- **Source material**:
● ● ● ● ●

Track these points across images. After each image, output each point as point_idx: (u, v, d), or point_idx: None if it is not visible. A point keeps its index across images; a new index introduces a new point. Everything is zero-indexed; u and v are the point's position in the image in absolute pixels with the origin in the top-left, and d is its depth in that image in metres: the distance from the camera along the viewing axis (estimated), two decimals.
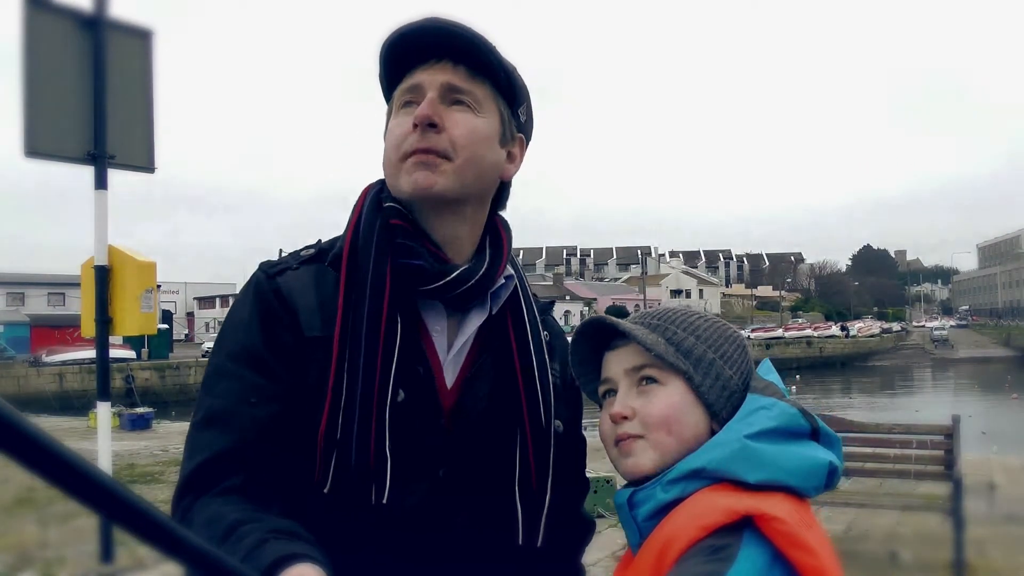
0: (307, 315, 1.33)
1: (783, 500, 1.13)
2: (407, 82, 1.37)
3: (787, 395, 1.27)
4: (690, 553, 1.06)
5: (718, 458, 1.17)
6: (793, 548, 1.04)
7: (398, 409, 1.30)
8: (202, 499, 1.22)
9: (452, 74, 1.35)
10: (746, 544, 1.05)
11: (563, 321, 74.79)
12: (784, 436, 1.20)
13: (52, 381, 34.59)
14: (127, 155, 6.39)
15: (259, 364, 1.31)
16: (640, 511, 1.23)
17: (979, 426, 19.80)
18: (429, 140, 1.33)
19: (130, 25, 6.47)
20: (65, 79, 6.01)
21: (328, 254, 1.40)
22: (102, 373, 6.49)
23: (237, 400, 1.28)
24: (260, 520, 1.14)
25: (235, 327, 1.36)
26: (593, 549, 5.72)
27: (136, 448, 12.70)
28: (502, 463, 1.38)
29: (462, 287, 1.35)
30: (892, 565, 6.22)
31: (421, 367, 1.34)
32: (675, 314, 1.37)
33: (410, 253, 1.34)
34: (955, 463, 6.10)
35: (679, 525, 1.11)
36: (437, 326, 1.39)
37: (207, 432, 1.28)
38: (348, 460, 1.27)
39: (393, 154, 1.36)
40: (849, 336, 77.68)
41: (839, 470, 1.23)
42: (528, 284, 1.53)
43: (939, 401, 35.80)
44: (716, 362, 1.29)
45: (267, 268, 1.40)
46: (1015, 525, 7.43)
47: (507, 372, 1.41)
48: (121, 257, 6.32)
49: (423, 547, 1.31)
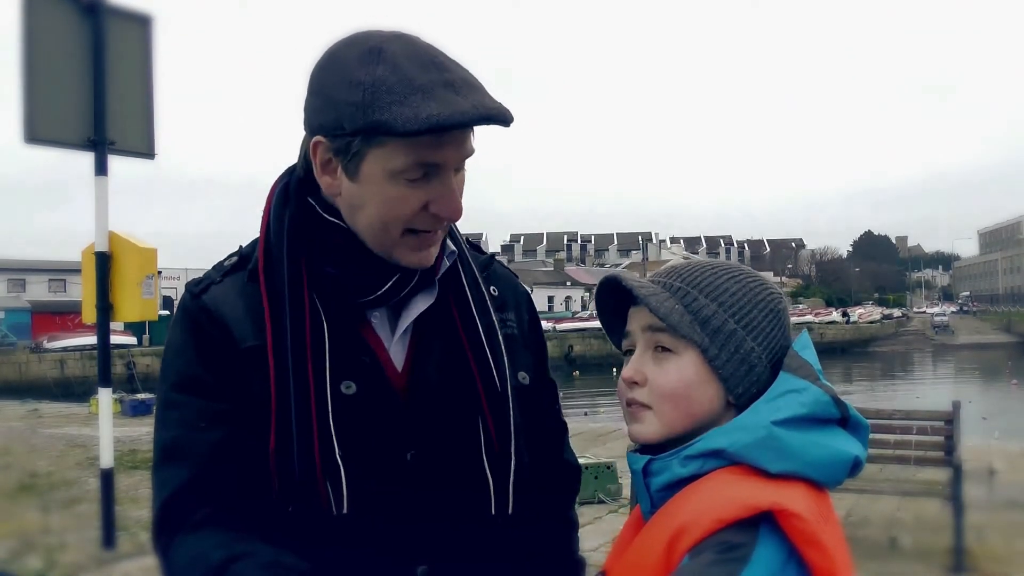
0: (238, 327, 1.32)
1: (803, 492, 1.09)
2: (428, 155, 1.23)
3: (821, 376, 1.19)
4: (703, 546, 1.02)
5: (741, 442, 1.12)
6: (808, 546, 1.01)
7: (348, 403, 1.28)
8: (177, 538, 1.22)
9: (470, 142, 1.28)
10: (762, 542, 1.01)
11: (564, 307, 74.76)
12: (812, 424, 1.14)
13: (53, 367, 34.66)
14: (127, 141, 6.38)
15: (202, 388, 1.29)
16: (655, 480, 1.19)
17: (979, 412, 19.80)
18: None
19: (130, 11, 6.45)
20: (65, 65, 5.99)
21: (249, 262, 1.37)
22: (103, 359, 6.50)
23: (188, 428, 1.28)
24: (247, 555, 1.14)
25: (173, 355, 1.35)
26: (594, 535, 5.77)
27: (138, 434, 12.70)
28: (467, 435, 1.37)
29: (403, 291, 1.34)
30: (892, 550, 6.24)
31: (366, 356, 1.33)
32: (703, 274, 1.25)
33: (335, 262, 1.32)
34: (955, 449, 6.10)
35: (694, 514, 1.07)
36: (376, 313, 1.37)
37: (166, 468, 1.28)
38: (292, 471, 1.25)
39: (396, 225, 1.28)
40: (850, 322, 77.61)
41: (863, 463, 1.18)
42: (465, 244, 1.49)
43: (939, 387, 35.80)
44: (737, 333, 1.19)
45: (192, 288, 1.38)
46: (1015, 511, 7.45)
47: (454, 341, 1.39)
48: (122, 243, 6.31)
49: (405, 537, 1.30)
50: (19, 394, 24.70)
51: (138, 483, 8.63)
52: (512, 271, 1.61)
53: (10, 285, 57.19)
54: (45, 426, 14.93)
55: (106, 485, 6.24)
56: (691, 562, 1.02)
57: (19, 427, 14.80)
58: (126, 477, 8.61)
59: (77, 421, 15.43)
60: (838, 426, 1.18)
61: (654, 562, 1.08)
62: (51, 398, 23.34)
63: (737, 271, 1.27)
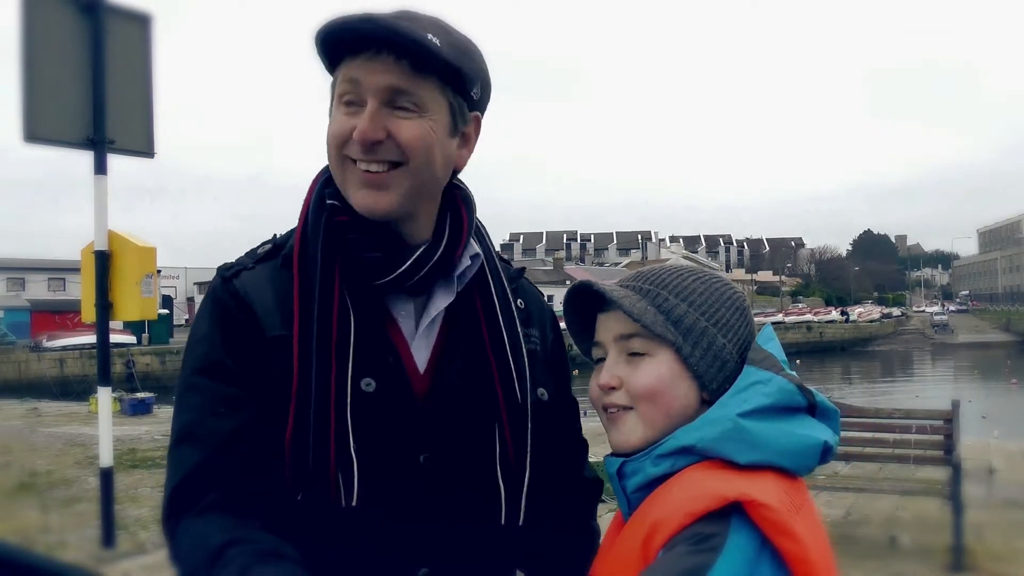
0: (266, 315, 1.32)
1: (774, 482, 1.10)
2: (347, 71, 1.28)
3: (786, 366, 1.22)
4: (676, 540, 1.04)
5: (709, 437, 1.14)
6: (779, 535, 1.03)
7: (367, 400, 1.28)
8: (184, 520, 1.22)
9: (394, 74, 1.25)
10: (734, 532, 1.03)
11: None
12: (779, 413, 1.17)
13: (53, 366, 34.58)
14: (127, 140, 6.37)
15: (224, 373, 1.30)
16: (629, 482, 1.21)
17: (978, 411, 19.81)
18: (376, 154, 1.28)
19: (129, 10, 6.44)
20: (65, 64, 5.99)
21: (282, 251, 1.38)
22: (103, 358, 6.50)
23: (206, 413, 1.28)
24: (245, 541, 1.14)
25: (198, 340, 1.35)
26: None
27: (137, 433, 12.72)
28: (483, 443, 1.37)
29: (419, 273, 1.34)
30: (891, 549, 6.23)
31: (390, 355, 1.33)
32: (670, 276, 1.30)
33: (362, 247, 1.32)
34: (954, 448, 6.11)
35: (666, 510, 1.09)
36: (403, 312, 1.37)
37: (181, 450, 1.28)
38: (306, 464, 1.26)
39: (334, 152, 1.32)
40: (849, 321, 77.69)
41: (833, 448, 1.20)
42: (496, 254, 1.50)
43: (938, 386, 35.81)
44: (709, 330, 1.23)
45: (223, 272, 1.38)
46: (1014, 510, 7.45)
47: (479, 350, 1.39)
48: (121, 242, 6.31)
49: (410, 537, 1.30)
50: (18, 393, 24.64)
51: (137, 482, 8.64)
52: (539, 289, 1.62)
53: (9, 284, 57.20)
54: (44, 425, 14.90)
55: (105, 484, 6.24)
56: (666, 555, 1.04)
57: (18, 426, 14.78)
58: (125, 476, 8.61)
59: (76, 420, 15.41)
60: (806, 413, 1.20)
61: (633, 560, 1.10)
62: (50, 397, 23.27)
63: (700, 272, 1.32)
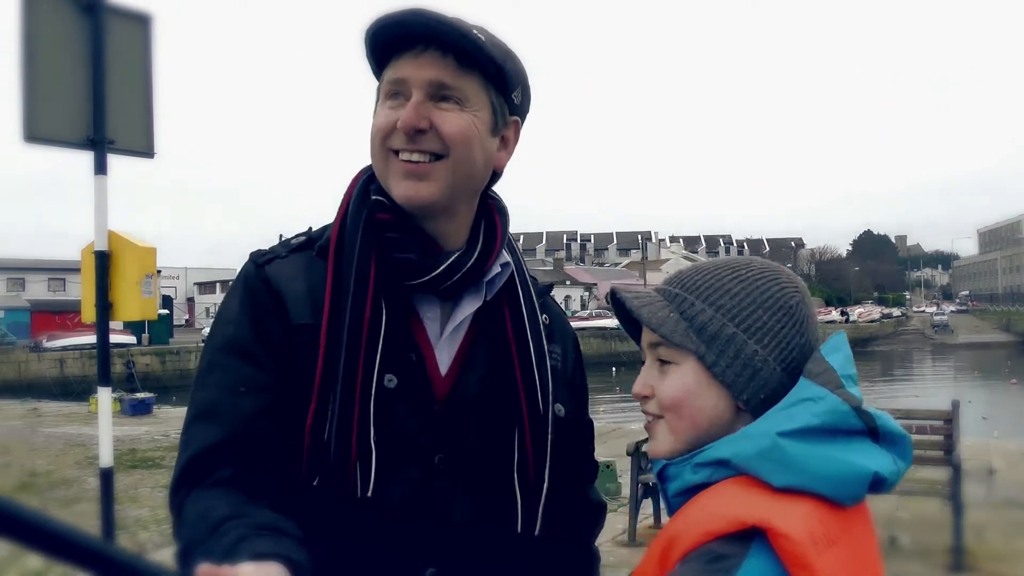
0: (295, 303, 1.34)
1: (808, 509, 1.03)
2: (393, 71, 1.33)
3: (849, 382, 1.12)
4: (691, 556, 1.01)
5: (745, 453, 1.08)
6: (797, 569, 0.97)
7: (388, 396, 1.30)
8: (194, 492, 1.23)
9: (439, 68, 1.31)
10: (751, 557, 0.98)
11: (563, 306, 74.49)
12: (827, 435, 1.07)
13: (53, 366, 34.60)
14: (127, 140, 6.35)
15: (248, 355, 1.31)
16: (670, 486, 1.18)
17: (978, 411, 19.81)
18: (418, 144, 1.31)
19: (130, 10, 6.44)
20: (64, 64, 5.98)
21: (317, 243, 1.40)
22: (103, 358, 6.48)
23: (227, 392, 1.29)
24: (247, 515, 1.14)
25: (225, 320, 1.36)
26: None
27: (137, 433, 12.73)
28: (500, 450, 1.38)
29: (451, 279, 1.35)
30: (891, 549, 6.23)
31: (413, 354, 1.34)
32: (704, 277, 1.22)
33: (399, 247, 1.34)
34: (954, 448, 6.12)
35: (687, 523, 1.06)
36: (430, 313, 1.39)
37: (198, 425, 1.29)
38: (328, 452, 1.27)
39: (378, 145, 1.35)
40: (849, 321, 77.56)
41: (888, 480, 1.09)
42: (527, 268, 1.52)
43: (938, 386, 35.80)
44: (737, 336, 1.15)
45: (256, 257, 1.40)
46: (1014, 510, 7.46)
47: (503, 358, 1.40)
48: (121, 242, 6.30)
49: (420, 536, 1.30)
50: (18, 393, 24.67)
51: (138, 482, 8.64)
52: (563, 310, 1.63)
53: (9, 284, 57.25)
54: (44, 425, 14.92)
55: (105, 484, 6.22)
56: (679, 569, 1.02)
57: (18, 426, 14.79)
58: (125, 476, 8.62)
59: (76, 420, 15.42)
60: (867, 438, 1.11)
61: (652, 568, 1.08)
62: (50, 397, 23.29)
63: (744, 269, 1.22)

● ● ● ● ●

- **Exercise objective**:
Transcribe the records above from the line holding "26: (594, 535, 5.77)" down to the line holding "62: (51, 398, 23.34)", inclusive, without adding anything.

- **Solution for this problem**:
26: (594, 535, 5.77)
27: (138, 434, 12.70)
28: (467, 435, 1.37)
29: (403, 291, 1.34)
30: (892, 550, 6.24)
31: (366, 356, 1.33)
32: (703, 274, 1.25)
33: (335, 262, 1.32)
34: (955, 449, 6.10)
35: (694, 514, 1.07)
36: (376, 313, 1.37)
37: (166, 468, 1.28)
38: (292, 471, 1.25)
39: (396, 225, 1.28)
40: (850, 322, 77.61)
41: (863, 463, 1.18)
42: (465, 244, 1.49)
43: (939, 387, 35.80)
44: (737, 333, 1.19)
45: (192, 288, 1.38)
46: (1015, 511, 7.45)
47: (454, 341, 1.39)
48: (122, 243, 6.31)
49: (405, 537, 1.30)
50: (19, 394, 24.70)
51: (138, 483, 8.63)
52: (512, 271, 1.61)
53: (10, 285, 57.19)
54: (45, 426, 14.93)
55: (106, 485, 6.24)
56: (691, 562, 1.02)
57: (19, 427, 14.80)
58: (126, 477, 8.61)
59: (77, 421, 15.43)
60: (838, 426, 1.18)
61: (654, 562, 1.08)
62: (51, 398, 23.34)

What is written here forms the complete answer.